Jakarta, Aktual.com – Sriwijaya Air yang kini urusan operasional dan finansialnya diambil alih oleh Garuda Indonesia kian hari kian membaik. Anak perusahaan dari Citilink ini, kini keberadaannya diakui sebagai maskapai penerbangan terbesar ketiga di Indonesia, dan telah menyabet beberapa penghargaan.
Dengan kembali bersatunya Garuda Indonesia dan Sriwijaya Air membuat banyak penumpang yang jadi langganan Sriwijaya lega. Kini mereka bisa kembali membeli tiket Sriwijaya Air, terbang dan menikmati pelayanannya seperti biasa.
Bicara soal Sriwijaya Air tentu tidak lengkap kalau tidak membahas sepak terjang salah satu pendirinya, Chandra Lie.
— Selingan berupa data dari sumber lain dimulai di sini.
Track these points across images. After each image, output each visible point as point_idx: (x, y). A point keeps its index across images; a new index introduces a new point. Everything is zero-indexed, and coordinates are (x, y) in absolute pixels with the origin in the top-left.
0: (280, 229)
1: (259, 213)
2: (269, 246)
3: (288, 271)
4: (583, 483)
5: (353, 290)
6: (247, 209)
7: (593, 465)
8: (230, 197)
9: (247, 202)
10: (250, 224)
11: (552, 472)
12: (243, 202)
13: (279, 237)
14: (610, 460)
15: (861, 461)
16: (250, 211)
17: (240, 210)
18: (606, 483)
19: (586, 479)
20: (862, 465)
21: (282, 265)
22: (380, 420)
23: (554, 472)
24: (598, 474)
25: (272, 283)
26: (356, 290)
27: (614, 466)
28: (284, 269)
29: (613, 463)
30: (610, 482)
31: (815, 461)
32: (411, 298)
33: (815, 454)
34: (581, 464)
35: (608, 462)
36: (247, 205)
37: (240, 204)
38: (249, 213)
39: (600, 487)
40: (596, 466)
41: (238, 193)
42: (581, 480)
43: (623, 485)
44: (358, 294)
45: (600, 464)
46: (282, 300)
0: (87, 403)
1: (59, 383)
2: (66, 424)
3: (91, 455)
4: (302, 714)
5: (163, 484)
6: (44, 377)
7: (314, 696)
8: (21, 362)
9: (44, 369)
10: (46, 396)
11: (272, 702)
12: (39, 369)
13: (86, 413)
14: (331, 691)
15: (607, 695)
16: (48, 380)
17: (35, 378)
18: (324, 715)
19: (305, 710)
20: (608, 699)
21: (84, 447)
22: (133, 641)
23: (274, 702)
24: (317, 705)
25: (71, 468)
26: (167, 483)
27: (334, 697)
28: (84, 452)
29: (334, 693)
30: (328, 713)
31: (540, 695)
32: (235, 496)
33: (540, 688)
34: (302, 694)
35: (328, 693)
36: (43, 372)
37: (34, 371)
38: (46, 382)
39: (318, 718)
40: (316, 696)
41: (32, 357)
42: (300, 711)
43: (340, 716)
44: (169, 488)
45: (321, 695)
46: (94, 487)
Bersama dengan Hendry Lie, Andi Halim and Fandy Lingga, Chandra mendirikan Sriwijaya di tahun 2003. Tapi siapa sangka, di balik kesuksesannya membangun salah satu maskapai terbesar di Indonesia itu, Chandra sebelumnya sama sekali tak punya pengalaman di bisnis aviasi.
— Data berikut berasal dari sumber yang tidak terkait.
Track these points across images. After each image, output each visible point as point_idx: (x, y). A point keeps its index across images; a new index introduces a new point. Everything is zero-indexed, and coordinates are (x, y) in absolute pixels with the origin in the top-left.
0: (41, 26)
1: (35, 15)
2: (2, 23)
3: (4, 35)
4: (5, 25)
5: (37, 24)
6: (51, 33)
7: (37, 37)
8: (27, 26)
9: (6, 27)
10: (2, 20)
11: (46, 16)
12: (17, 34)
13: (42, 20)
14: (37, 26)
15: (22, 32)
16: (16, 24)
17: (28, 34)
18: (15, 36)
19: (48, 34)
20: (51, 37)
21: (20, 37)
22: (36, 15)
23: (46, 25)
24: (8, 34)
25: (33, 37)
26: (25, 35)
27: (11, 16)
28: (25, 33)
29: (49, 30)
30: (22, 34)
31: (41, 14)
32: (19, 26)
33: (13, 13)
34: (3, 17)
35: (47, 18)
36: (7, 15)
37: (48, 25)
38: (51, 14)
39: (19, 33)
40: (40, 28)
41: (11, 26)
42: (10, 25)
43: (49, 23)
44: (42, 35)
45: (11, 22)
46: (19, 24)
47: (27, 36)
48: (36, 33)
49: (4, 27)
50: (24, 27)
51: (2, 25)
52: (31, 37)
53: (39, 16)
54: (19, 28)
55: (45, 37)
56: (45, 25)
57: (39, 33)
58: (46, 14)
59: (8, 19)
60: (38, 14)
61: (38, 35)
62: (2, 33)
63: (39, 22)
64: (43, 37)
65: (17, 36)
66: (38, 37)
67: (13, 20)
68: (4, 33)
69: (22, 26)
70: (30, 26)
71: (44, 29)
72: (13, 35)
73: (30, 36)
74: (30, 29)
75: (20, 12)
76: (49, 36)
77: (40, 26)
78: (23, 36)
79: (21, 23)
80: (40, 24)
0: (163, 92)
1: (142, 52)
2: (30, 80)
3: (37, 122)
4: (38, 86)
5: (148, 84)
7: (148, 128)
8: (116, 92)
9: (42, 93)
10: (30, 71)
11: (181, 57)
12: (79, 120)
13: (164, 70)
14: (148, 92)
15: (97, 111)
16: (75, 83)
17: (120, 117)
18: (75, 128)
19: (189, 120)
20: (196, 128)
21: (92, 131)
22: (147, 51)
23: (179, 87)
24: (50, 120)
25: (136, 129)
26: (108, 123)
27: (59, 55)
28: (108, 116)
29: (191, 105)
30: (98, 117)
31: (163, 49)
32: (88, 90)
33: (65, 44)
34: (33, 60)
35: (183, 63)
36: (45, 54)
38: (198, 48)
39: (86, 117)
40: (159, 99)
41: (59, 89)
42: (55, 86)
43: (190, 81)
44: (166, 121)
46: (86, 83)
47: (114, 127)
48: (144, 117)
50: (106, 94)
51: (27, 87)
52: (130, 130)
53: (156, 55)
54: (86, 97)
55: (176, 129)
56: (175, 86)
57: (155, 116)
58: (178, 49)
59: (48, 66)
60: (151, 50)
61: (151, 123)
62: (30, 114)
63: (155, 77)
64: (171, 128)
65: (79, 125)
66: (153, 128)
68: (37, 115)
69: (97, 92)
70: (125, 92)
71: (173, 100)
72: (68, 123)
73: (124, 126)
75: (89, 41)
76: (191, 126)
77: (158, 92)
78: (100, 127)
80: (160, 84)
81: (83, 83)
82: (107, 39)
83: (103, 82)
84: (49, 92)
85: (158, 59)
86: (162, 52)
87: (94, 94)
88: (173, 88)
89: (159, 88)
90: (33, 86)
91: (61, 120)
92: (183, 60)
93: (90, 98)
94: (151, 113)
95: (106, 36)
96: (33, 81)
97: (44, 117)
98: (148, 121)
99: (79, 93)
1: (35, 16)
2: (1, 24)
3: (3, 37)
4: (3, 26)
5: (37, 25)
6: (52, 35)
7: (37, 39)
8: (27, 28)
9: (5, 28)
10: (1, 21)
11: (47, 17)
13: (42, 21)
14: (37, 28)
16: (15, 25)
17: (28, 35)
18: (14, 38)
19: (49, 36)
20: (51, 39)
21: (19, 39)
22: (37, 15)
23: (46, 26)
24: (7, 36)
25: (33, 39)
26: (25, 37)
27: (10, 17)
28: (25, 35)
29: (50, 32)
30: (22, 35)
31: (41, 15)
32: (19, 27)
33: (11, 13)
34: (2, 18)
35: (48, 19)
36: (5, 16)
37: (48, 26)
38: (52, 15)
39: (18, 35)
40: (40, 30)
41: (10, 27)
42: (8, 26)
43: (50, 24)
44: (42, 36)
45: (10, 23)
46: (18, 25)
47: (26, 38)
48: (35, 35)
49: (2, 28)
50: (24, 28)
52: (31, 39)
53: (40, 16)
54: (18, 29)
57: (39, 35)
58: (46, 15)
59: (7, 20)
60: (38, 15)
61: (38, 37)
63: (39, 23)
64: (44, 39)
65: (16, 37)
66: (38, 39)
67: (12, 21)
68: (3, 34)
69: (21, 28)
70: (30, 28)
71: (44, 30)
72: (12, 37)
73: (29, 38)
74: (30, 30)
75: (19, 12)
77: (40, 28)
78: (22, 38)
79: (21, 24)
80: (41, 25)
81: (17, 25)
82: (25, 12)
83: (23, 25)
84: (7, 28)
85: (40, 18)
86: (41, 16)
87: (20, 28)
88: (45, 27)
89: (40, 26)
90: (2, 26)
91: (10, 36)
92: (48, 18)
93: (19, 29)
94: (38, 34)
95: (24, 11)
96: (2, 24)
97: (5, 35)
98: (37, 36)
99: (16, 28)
Ide untuk merintis bisnis penerbangan komersil berawal dari pengalaman Chandra yang kerap kesulitan pulang kampung. Dia mengeluh akan sulitnya akses transportasi dari kota ke kampungnya di Pangkal Pinang. Pulang ke daerah saat itu sangat sulit, hingga naik kapal laut pun belum tentu bisa.
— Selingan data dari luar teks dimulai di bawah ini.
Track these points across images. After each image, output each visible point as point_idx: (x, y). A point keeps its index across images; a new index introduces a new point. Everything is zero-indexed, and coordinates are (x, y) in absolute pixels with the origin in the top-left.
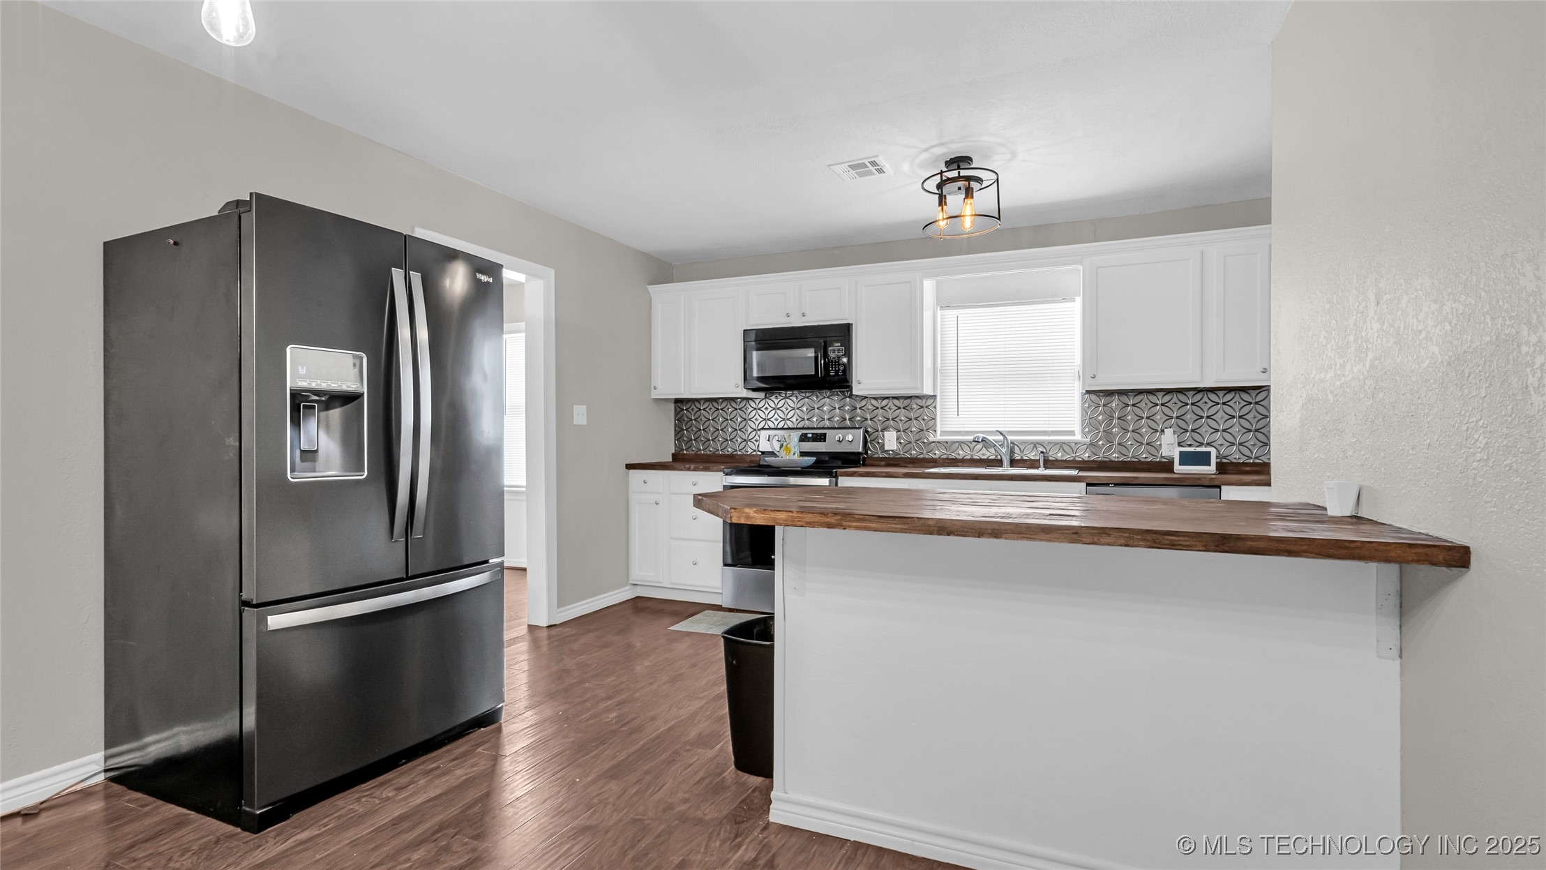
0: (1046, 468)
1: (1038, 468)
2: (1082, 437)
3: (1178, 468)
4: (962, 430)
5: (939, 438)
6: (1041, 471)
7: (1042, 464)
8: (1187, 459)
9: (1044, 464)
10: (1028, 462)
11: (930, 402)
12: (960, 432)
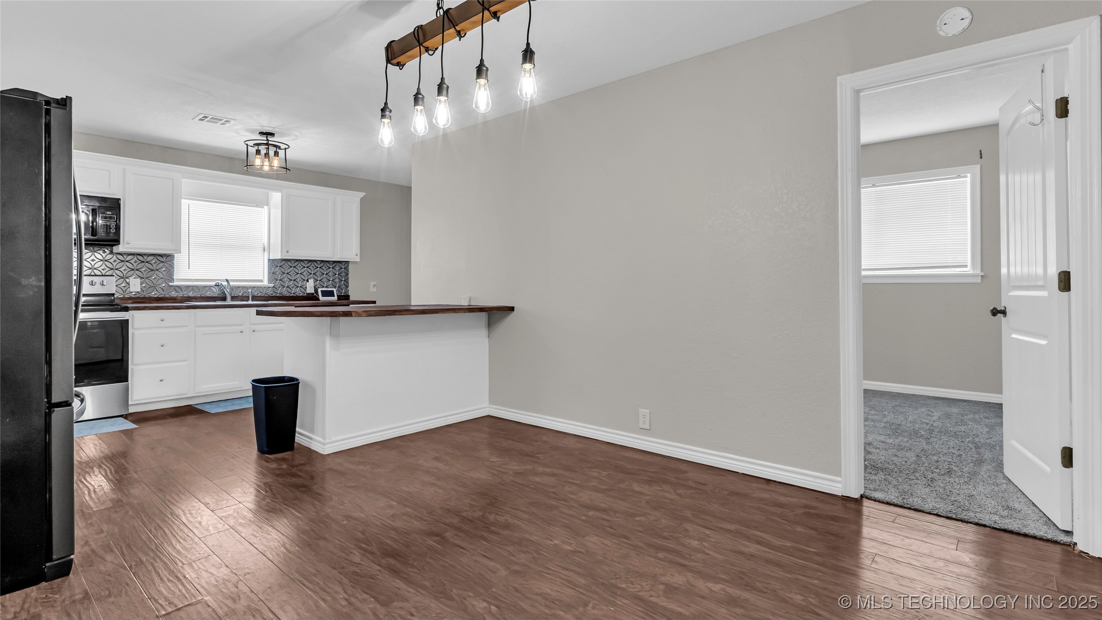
0: (252, 301)
1: (248, 301)
2: (269, 283)
3: (321, 298)
4: (192, 278)
5: (176, 283)
6: (250, 302)
7: (250, 299)
8: (325, 294)
9: (252, 299)
10: (239, 297)
11: (168, 259)
12: (190, 279)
Dalam seminggu hanya ada tiga kali penerbangan. Penumpang naik bersama ayam dan hasil pertanian. Di sanalah Chandra melihat adanya peluang: transportasi udara yang menghubungkan kota besar dengan daerah-daerah di luar pulau Jawa.
Ketika menekuni bisnis pariwisata inilah Chandra berkenalan dengan bisnis aviasi. Untuk kepentingan pelanggan, dia sering menyewa pesawat jenis Fokker dan Boeing dari beberapa perusahaan penerbangan, seperti Pelita Air Service, Bouraq, Nurman Avia, Merpati dan Bali Air.